96 So. 265 | Ala. | 1923
The complaint in this case declares against two defendants jointly in three of the counts, and against each of them separately in the other counts respectively. Such a complaint violates a fundamental rule of action and procedure at law.
In our early case of Childress v. McCullough (1837) 5 Port. 54, 62 (30 Am. Dec. 549), it was said:
"It is a well-recognized rule that courts of law will not take cognizance of distinct and separate claims or liabilities of several persons in one suit, though standing in the same relative situations."

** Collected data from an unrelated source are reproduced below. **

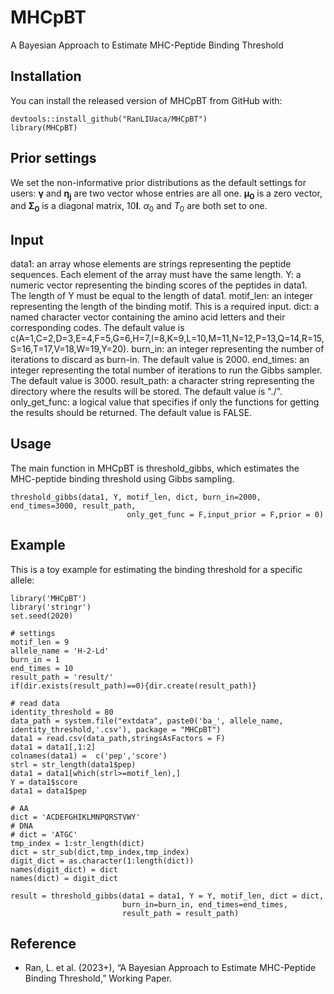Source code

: # MHCpBT
A Bayesian Approach to Estimate MHC-Peptide Binding Threshold

## Installation
You can install the released version of MHCpBT from GitHub with:
```
devtools::install_github("RanLIUaca/MHCpBT")
library(MHCpBT)
```

## Prior settings
We set the non-informative prior distributions as the default settings for users: $\boldsymbol{\gamma}$ and $\boldsymbol{\eta_j}$ are two vector whose entries are all one. $\boldsymbol{\mu_0}$ is a zero vector, and $\boldsymbol{\Sigma_0}$ is a diagonal matrix, $10\boldsymbol{I}$. $\alpha_0$ and $T_0$ are both set to one. 

## Input
data1: an array whose elements are strings representing the peptide sequences. Each element of the array must have the same length.
Y: a numeric vector representing the binding scores of the peptides in data1. The length of Y must be equal to the length of data1.
motif_len: an integer representing the length of the binding motif. This is a required input.
dict: a named character vector containing the amino acid letters and their corresponding codes. The default value is c(A=1,C=2,D=3,E=4,F=5,G=6,H=7,I=8,K=9,L=10,M=11,N=12,P=13,Q=14,R=15,S=16,T=17,V=18,W=19,Y=20).
burn_in: an integer representing the number of iterations to discard as burn-in. The default value is 2000.
end_times: an integer representing the total number of iterations to run the Gibbs sampler. The default value is 3000.
result_path: a character string representing the directory where the results will be stored. The default value is "./".
only_get_func: a logical value that specifies if only the functions for getting the results should be returned. The default value is FALSE.

## Usage
The main function in MHCpBT is threshold_gibbs, which estimates the MHC-peptide binding threshold using Gibbs sampling.
```
threshold_gibbs(data1, Y, motif_len, dict, burn_in=2000, end_times=3000, result_path,
                          only_get_func = F,input_prior = F,prior = 0)
```

## Example
This is a toy example for estimating the binding threshold for a specific allele:
```
library('MHCpBT')
library('stringr')
set.seed(2020)

# settings
motif_len = 9
allele_name = 'H-2-Ld'
burn_in = 1
end_times = 10
result_path = 'result/'
if(dir.exists(result_path)==0){dir.create(result_path)}

# read data
identity_threshold = 80
data_path = system.file("extdata", paste0('ba_', allele_name, identity_threshold,'.csv'), package = "MHCpBT")
data1 = read.csv(data_path,stringsAsFactors = F)
data1 = data1[,1:2]
colnames(data1) =  c('pep','score')
strl = str_length(data1$pep)
data1 = data1[which(strl>=motif_len),]
Y = data1$score
data1 = data1$pep

# AA
dict = 'ACDEFGHIKLMNPQRSTVWY'
# DNA
# dict = 'ATGC'
tmp_index = 1:str_length(dict)
dict = str_sub(dict,tmp_index,tmp_index)
digit_dict = as.character(1:length(dict))
names(digit_dict) = dict
names(dict) = digit_dict 

result = threshold_gibbs(data1 = data1, Y = Y, motif_len, dict = dict,
                         burn_in=burn_in, end_times=end_times, 
                         result_path = result_path)
```

## Reference
-   Ran, L. et al. (2023+), “A Bayesian Approach to Estimate MHC-Peptide Binding Threshold,” Working Paper.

So in 20 R. C. L. 677, § 16, the rule is stated thus:
"Where the causes of action involve no joint liability, and the grounds on which a recovery is sought against two or more persons are essentially so different that they constitute different causes of action, they cannot be jointly sued."
And in 1 Corp. Jur. 1072, § 223, it is said that —
"When two or more parties are guilty of a joint tort, they may be sued jointly or severally; but a count for a joint cause of action cannot be joined with counts for several causes."
The misjoinder here is not of parties merely, but of counts which seek to recover severally on separate causes of action against different defendants.
We cannot avoid the conclusion that the demurrers aptly pointing out this defect were properly sustained to the complaint as a whole; and judgment final was properly rendered for defendant, in view of plaintiff's refusal to plead further.
The judgment will therefore be affirmed.
Affirmed.
ANDERSON, C. J., and McCLELLAN and THOMAS, JJ., concur.